For sufficiently large N, a (non-gamete) cell from an adult human body can (in principle) be transformed, via N biochemical manipulations, into a genetically identical cell that is fully capable of implanting in a uterus and eventually becoming an adult human. So, where do we draw the line? At the risk of repeating myself, I think we will ultimately have to draw a lot of counterinuitive moral lines based on narrow genetic and epigenetic differences which cause major developmental differences. (Even then, some development differences will not be dichotomies, but rather differences of degree; a clear dividing line may be forever elusive in such cases.)

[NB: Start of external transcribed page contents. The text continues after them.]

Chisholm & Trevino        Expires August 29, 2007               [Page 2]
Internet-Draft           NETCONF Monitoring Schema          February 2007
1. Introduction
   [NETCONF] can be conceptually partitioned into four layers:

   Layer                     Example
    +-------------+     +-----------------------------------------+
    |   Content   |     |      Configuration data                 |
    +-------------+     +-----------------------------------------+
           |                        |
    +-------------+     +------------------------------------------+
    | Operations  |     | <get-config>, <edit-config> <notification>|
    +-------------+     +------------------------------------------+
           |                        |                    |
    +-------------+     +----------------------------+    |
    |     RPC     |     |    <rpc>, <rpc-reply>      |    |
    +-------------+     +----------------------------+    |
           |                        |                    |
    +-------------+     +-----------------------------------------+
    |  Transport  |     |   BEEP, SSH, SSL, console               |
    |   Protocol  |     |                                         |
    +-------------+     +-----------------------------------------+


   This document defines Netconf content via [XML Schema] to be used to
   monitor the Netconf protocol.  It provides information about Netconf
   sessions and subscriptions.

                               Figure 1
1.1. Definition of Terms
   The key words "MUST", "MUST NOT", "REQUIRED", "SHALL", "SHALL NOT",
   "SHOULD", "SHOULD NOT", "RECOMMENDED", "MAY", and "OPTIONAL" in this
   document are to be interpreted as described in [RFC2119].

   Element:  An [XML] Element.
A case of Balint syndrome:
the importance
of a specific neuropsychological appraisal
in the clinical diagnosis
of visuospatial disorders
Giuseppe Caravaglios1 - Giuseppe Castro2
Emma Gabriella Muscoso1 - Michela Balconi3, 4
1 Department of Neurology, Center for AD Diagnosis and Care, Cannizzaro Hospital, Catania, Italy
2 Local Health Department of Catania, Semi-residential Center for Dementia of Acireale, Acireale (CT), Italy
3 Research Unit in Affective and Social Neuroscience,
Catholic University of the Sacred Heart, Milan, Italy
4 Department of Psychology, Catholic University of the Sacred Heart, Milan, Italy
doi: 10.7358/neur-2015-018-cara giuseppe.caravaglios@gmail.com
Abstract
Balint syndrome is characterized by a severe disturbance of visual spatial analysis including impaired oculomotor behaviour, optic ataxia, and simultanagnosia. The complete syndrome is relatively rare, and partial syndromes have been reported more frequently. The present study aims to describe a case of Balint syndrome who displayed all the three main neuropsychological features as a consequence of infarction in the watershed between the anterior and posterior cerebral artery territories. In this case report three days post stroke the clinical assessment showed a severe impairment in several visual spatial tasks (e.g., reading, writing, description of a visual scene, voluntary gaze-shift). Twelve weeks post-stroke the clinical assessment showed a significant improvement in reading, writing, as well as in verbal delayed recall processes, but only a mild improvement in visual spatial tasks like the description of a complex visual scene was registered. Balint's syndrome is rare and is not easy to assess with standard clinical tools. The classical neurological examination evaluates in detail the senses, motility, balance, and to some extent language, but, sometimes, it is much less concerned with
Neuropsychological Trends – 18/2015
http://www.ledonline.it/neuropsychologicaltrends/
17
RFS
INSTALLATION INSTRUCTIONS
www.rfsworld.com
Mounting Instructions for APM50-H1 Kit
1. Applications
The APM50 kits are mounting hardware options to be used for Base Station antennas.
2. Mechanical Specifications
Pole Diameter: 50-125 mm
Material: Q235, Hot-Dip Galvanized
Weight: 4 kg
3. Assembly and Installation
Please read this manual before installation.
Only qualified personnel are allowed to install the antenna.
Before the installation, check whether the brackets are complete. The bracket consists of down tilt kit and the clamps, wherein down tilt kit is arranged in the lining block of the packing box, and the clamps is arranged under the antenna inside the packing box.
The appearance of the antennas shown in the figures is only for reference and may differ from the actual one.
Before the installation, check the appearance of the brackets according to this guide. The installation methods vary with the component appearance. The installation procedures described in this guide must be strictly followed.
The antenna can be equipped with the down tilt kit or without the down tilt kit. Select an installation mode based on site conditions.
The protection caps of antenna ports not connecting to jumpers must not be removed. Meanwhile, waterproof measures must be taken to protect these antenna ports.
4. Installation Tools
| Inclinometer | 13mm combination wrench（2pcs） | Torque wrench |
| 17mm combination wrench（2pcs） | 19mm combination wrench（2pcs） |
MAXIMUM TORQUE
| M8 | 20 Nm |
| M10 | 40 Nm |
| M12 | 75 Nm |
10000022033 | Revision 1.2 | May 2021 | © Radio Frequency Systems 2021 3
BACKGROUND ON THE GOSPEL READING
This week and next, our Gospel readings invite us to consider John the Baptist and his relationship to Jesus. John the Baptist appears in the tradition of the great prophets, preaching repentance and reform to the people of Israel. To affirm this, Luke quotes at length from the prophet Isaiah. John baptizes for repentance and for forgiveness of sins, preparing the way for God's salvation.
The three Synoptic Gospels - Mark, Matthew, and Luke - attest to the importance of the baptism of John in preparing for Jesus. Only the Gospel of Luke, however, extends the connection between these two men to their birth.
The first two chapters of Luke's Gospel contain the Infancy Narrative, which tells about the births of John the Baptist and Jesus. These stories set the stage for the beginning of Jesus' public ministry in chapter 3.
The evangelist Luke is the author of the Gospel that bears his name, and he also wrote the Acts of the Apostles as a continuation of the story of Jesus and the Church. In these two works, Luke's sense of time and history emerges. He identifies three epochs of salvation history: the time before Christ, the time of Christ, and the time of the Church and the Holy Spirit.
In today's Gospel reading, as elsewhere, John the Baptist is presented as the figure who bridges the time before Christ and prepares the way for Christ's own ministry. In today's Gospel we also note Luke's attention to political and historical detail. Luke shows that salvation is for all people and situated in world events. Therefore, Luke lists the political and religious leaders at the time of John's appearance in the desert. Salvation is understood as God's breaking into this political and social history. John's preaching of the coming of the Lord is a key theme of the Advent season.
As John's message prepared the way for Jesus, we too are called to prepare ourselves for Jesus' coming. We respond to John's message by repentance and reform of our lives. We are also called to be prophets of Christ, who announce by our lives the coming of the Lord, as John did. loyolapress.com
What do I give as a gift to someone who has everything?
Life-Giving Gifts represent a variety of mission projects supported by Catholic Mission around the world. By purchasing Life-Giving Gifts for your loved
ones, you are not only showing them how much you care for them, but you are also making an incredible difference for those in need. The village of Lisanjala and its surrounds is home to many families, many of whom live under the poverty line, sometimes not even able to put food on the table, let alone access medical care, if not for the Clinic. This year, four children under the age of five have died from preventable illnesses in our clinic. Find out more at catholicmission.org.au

Regarding Jaenisch and Meissner's procedure, I honestly hadn't thought about it much between my October 2005 post and last Sunday. I was in favor of the idea last year, but coming back to the issue this week, I had doubts about the essentiality of the trophoblast, the precursor to the placenta which Cdx2 directs the formation of. Does preventing a functional trophoblast prevent a person, or create a very sick person? Going back to William Hurlbut's December 2004 paper for the President's Council on Bioethics, the first and second footnotes assuage my doubts. Key phrases: "studies confirm that normal trophectoderm is essential for normal embryogenesis" and "Cdx2 is essential for axial elongation in mouse development." If we really want to be on the safe side, then perhaps we should prevent gastrulation; Hurlbut cites evidence that this could be achieved by knocking out a gene called Hnf4.

Update: Let's spice things up with a concrete prediction: within 10 years, you won't be able to get NIH funding for research on human blastocysts unless you genetically/epigenetically make them incapable of implantation.